++++ Data for analysis
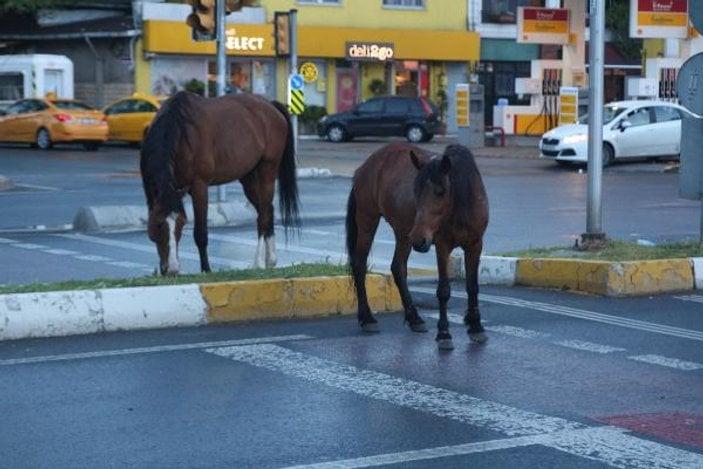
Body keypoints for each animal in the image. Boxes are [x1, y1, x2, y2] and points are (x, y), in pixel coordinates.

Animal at [140, 90, 300, 274]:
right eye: (159, 224)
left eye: (181, 223)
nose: (172, 269)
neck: (180, 131)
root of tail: (271, 106)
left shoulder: (199, 186)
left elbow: (200, 233)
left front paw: (206, 269)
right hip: (248, 178)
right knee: (267, 210)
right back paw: (271, 259)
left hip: (268, 169)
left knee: (264, 216)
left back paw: (259, 262)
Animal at [346, 143, 490, 352]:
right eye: (415, 190)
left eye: (440, 191)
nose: (420, 239)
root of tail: (365, 166)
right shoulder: (442, 246)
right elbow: (443, 291)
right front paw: (444, 334)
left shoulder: (475, 244)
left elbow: (472, 287)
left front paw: (476, 327)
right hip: (369, 220)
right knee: (359, 265)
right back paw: (367, 318)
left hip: (403, 233)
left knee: (398, 268)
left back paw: (414, 318)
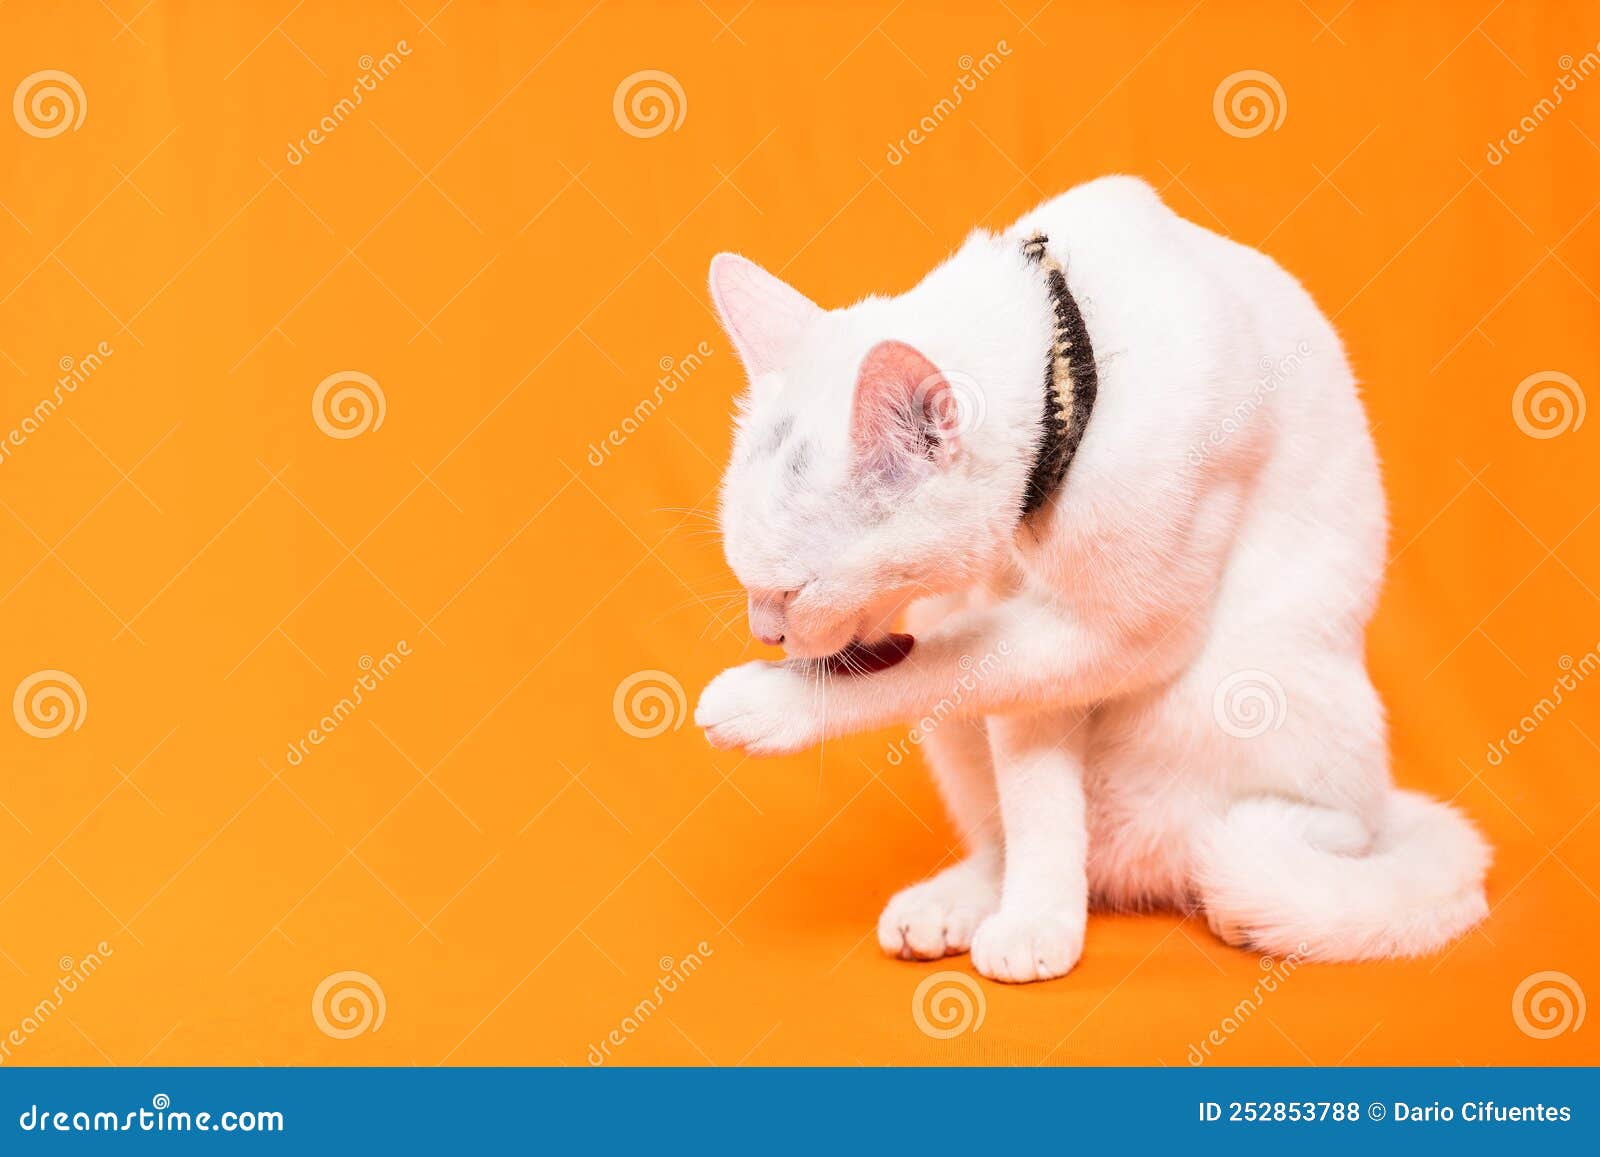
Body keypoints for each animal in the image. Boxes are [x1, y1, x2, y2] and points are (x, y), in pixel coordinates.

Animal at [694, 176, 1491, 979]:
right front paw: (1039, 917)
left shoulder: (1120, 636)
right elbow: (1026, 782)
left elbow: (940, 671)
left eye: (790, 591)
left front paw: (768, 703)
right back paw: (965, 900)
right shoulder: (1024, 647)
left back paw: (1237, 908)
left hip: (1249, 699)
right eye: (751, 585)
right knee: (1006, 822)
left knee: (1311, 839)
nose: (765, 631)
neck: (1072, 361)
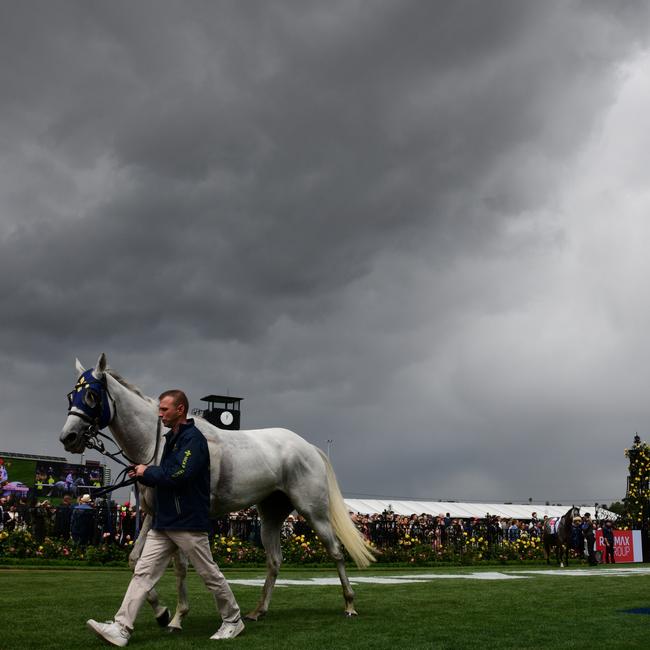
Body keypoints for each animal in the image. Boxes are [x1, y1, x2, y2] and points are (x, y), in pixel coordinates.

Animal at [62, 352, 374, 624]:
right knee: (274, 560)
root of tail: (308, 446)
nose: (69, 437)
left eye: (91, 395)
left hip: (314, 511)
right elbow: (135, 561)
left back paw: (349, 604)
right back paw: (258, 611)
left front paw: (177, 615)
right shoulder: (153, 515)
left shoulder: (178, 519)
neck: (159, 444)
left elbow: (179, 567)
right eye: (71, 395)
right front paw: (161, 611)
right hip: (270, 514)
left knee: (336, 551)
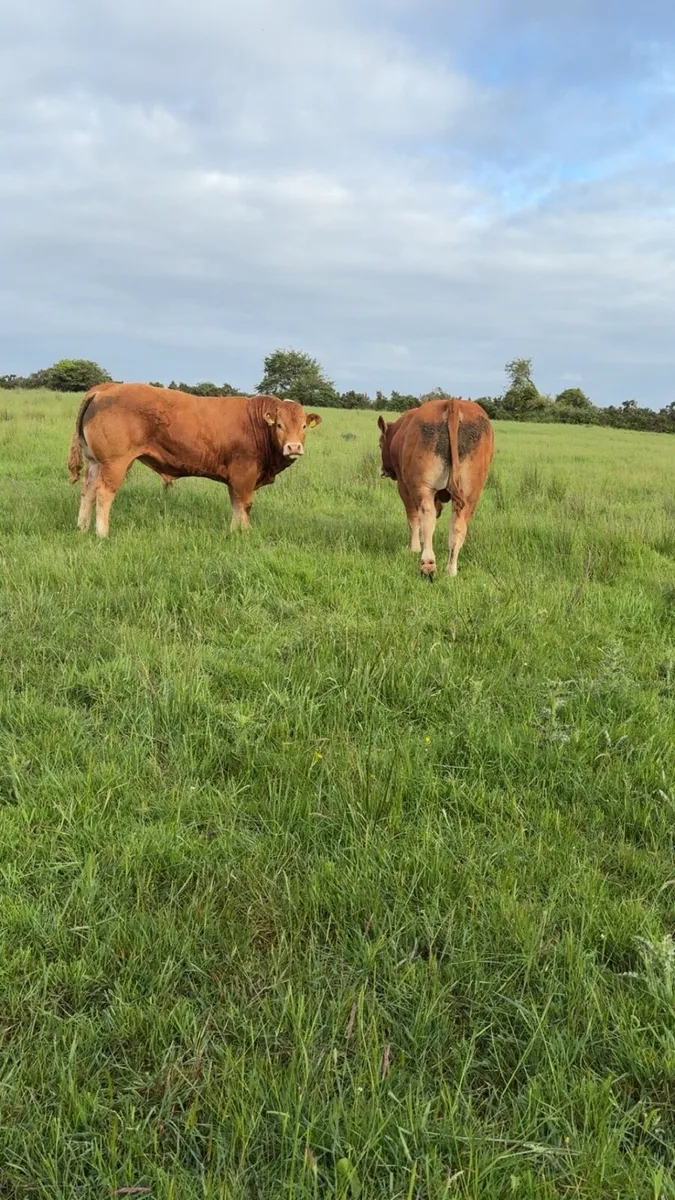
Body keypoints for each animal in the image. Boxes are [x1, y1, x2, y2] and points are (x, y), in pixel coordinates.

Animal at [67, 383, 321, 537]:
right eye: (279, 425)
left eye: (303, 426)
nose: (294, 447)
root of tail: (107, 387)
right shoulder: (244, 474)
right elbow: (245, 505)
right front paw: (245, 532)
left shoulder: (236, 479)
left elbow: (236, 504)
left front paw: (235, 532)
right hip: (115, 463)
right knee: (103, 494)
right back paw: (102, 533)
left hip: (94, 462)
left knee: (87, 492)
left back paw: (82, 528)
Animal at [377, 396, 493, 578]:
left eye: (380, 445)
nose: (383, 470)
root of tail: (452, 402)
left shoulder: (404, 485)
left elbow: (413, 517)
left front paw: (414, 547)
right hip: (470, 493)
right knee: (458, 526)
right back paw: (451, 569)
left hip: (423, 487)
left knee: (427, 516)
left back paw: (428, 563)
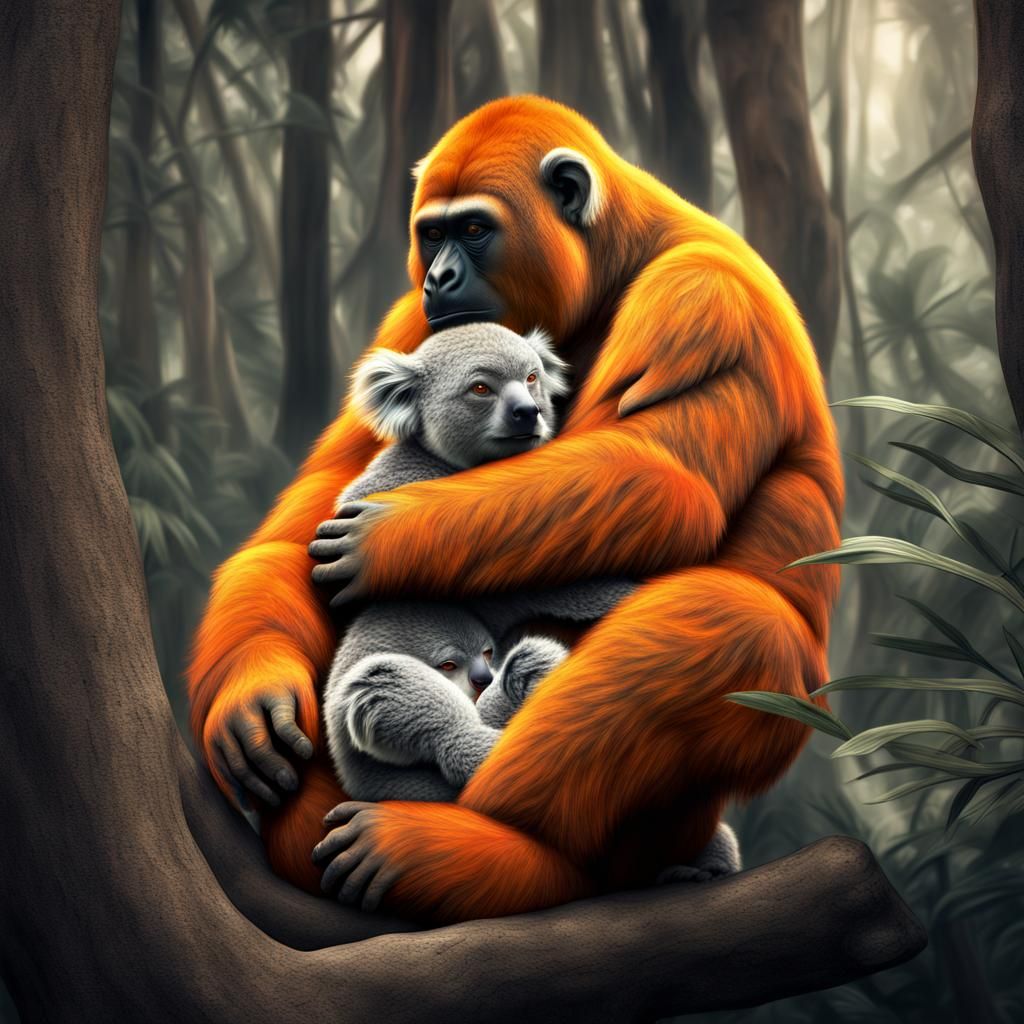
++++++++
• Instructions for the task: Give the lines above again exactly, from the one containing "left eye: (440, 191)" to the one containing "nose: (69, 437)", both included, but leave out the pictures.

• Solution below:
left eye: (440, 191)
nose: (420, 239)
root of tail: (365, 166)
right shoulder: (442, 246)
right elbow: (443, 291)
right front paw: (444, 334)
left shoulder: (475, 244)
left elbow: (472, 287)
left front paw: (476, 327)
right hip: (369, 220)
right knee: (359, 265)
right back paw: (367, 318)
left hip: (403, 233)
left knee: (398, 268)
left back paw: (414, 318)
Body keypoints for each animal in the image. Boxes are [x1, y1, x2, y2] and points are (x, y), in pixel coordinates.

Animal at [694, 176, 1491, 979]:
right front paw: (1039, 917)
left shoulder: (1120, 636)
right elbow: (1026, 782)
left elbow: (940, 671)
left eye: (790, 591)
left front paw: (768, 703)
right back paw: (965, 900)
right shoulder: (1024, 647)
left back paw: (1237, 908)
left hip: (1249, 699)
right eye: (751, 585)
right knee: (1006, 822)
left knee: (1311, 839)
nose: (765, 631)
neck: (1072, 361)
Body keypoints for each animal in the image. Boxes are [x1, y1, x2, y2] and points are (x, y), in pixel coordinates.

Animal at [62, 352, 374, 624]:
right knee: (274, 560)
root of tail: (308, 446)
nose: (69, 437)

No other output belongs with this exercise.